• EXERCISE OBJECTIVE: When copying the records below, keep every word as it is and drop the images.

• RECORDS SUPPLIED:

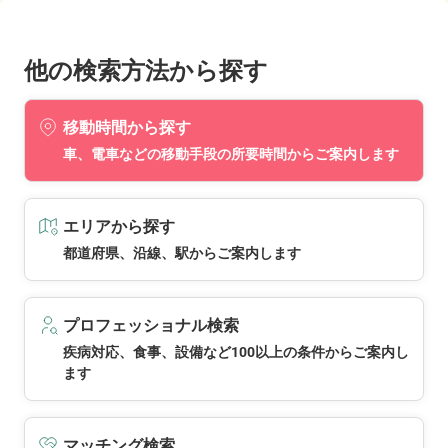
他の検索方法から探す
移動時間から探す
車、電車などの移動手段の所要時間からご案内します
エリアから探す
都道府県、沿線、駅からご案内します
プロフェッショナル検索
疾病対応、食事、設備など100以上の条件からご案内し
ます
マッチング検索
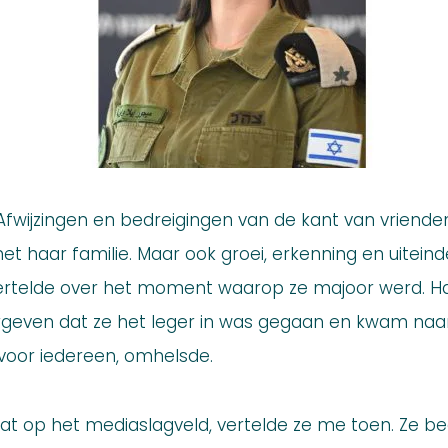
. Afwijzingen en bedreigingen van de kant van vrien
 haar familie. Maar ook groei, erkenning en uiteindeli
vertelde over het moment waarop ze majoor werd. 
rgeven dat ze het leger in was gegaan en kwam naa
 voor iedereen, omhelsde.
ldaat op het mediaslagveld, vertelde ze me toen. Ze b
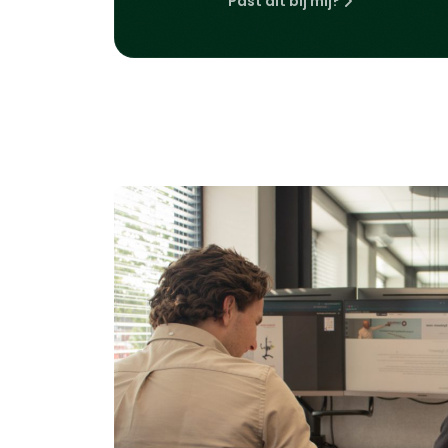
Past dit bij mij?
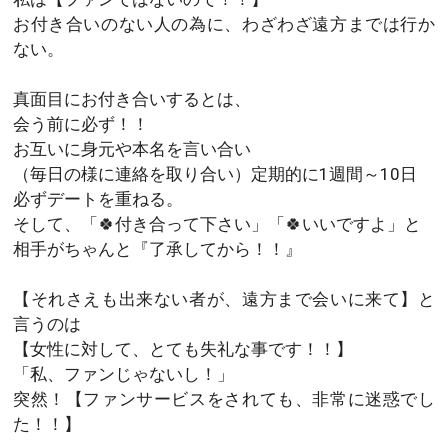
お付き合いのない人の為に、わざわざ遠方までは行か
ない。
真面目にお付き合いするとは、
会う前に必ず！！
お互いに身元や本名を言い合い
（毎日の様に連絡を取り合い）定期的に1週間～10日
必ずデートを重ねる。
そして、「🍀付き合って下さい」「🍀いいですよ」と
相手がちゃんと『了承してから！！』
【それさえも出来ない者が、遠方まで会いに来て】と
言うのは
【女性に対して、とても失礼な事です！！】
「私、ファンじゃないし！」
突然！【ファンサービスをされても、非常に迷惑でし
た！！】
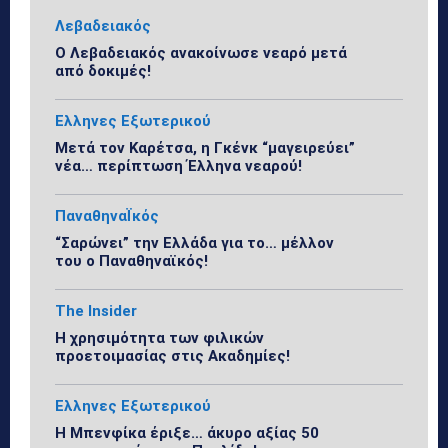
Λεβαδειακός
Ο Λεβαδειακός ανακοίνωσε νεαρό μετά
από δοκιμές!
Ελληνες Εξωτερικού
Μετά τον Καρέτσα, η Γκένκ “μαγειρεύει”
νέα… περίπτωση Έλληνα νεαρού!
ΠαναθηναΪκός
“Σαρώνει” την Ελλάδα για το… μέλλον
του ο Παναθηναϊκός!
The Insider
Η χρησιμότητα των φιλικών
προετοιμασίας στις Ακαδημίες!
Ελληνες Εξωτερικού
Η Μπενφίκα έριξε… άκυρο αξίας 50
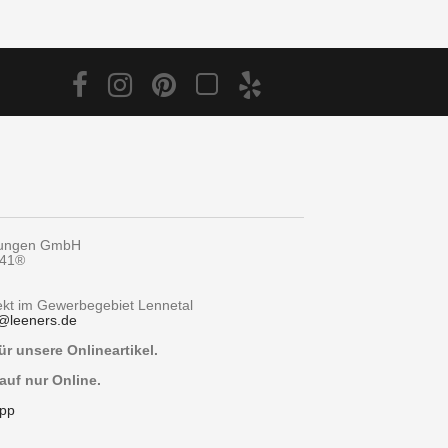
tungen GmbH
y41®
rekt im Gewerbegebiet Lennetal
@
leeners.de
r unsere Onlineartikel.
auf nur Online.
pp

• OUTPUT:
他の検索方法から探す
移動時間から探す
車、電車などの移動手段の所要時間からご案内します
エリアから探す
都道府県、沿線、駅からご案内します
プロフェッショナル検索
疾病対応、食事、設備など100以上の条件からご案内し
ます
マッチング検索
. Afwijzingen en bedreigingen van de kant van vrien
 haar familie. Maar ook groei, erkenning en uiteindeli
vertelde over het moment waarop ze majoor werd. 
rgeven dat ze het leger in was gegaan en kwam naa
 voor iedereen, omhelsde.
ldaat op het mediaslagveld, vertelde ze me toen. Ze b
Past dit bij mij?
お付き合いのない人の為に、わざわざ遠方までは行か
ない。
真面目にお付き合いするとは、
会う前に必ず！！
お互いに身元や本名を言い合い
（毎日の様に連絡を取り合い）定期的に1週間～10日
必ずデートを重ねる。
そして、「🍀付き合って下さい」「🍀いいですよ」と
相手がちゃんと『了承してから！！』
【それさえも出来ない者が、遠方まで会いに来て】と
言うのは
【女性に対して、とても失礼な事です！！】
「私、ファンじゃないし！」
突然！【ファンサービスをされても、非常に迷惑でし
た！！】
Λεβαδειακός
Ο Λεβαδειακός ανακοίνωσε νεαρό μετά
από δοκιμές!
Ελληνες Εξωτερικού
Μετά τον Καρέτσα, η Γκένκ “μαγειρεύει”
νέα… περίπτωση Έλληνα νεαρού!
ΠαναθηναΪκός
“Σαρώνει” την Ελλάδα για το… μέλλον
του ο Παναθηναϊκός!
The Insider
Η χρησιμότητα των φιλικών
προετοιμασίας στις Ακαδημίες!
Ελληνες Εξωτερικού
Η Μπενφίκα έριξε… άκυρο αξίας 50
tungen GmbH
y41®
rekt im Gewerbegebiet Lennetal
@
leeners.de
r unsere Onlineartikel.
auf nur Online.
pp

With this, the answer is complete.